For Canal+ and Wednesday, we reimagined both brands' codes by having Wednesday Addams reinterpret Canal+'s iconic brand music and imagery through her gothic lens-merging two worlds in a way that felt unexpected yet perfectly aligned.

How do you evaluate whether a cultural trend or fandom is a smart branding opportunity?

Not every trend is an opportunity and not every fandom is a fit.

When it comes to trends, we look for moments that have perennity: signals that the cultural shift is more than a flash in the pan and aligns with the brand's long-term story.

When it comes to fandoms, the key is alignment. Does the brand naturally belong in that community? Does it have something valuable to contribute? Fandoms are built on authenticity and shared identity, and brands that fail to respect that risk being ignored or rejected.

A way to evaluate this opportunity is through three lenses:

Authenticity: Does the brand have permission to participate?

Adjacency: Is there a natural connection to the community or trend?

Impact: Will this create enduring resonance, not just temporary visibility?

What strategies do you employ to ensure a campaign doesn't just capitalize on a moment, but creates lasting cultural relevance for the brand?
· · ·
Retype the branding interview from "Not every trend" to "just temporary visibility?". You won't need the lines that follow for anything.

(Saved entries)
· · ·
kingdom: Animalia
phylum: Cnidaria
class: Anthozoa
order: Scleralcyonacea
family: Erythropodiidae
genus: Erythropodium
· · ·
▸ **COMPLETED EXERCISE**:
Not every trend is an opportunity and not every fandom is a fit.

When it comes to trends, we look for moments that have perennity: signals that the cultural shift is more than a flash in the pan and aligns with the brand's long-term story.

When it comes to fandoms, the key is alignment. Does the brand naturally belong in that community? Does it have something valuable to contribute? Fandoms are built on authenticity and shared identity, and brands that fail to respect that risk being ignored or rejected.

A way to evaluate this opportunity is through three lenses:

Authenticity: Does the brand have permission to participate?

Adjacency: Is there a natural connection to the community or trend?

Impact: Will this create enduring resonance, not just temporary visibility?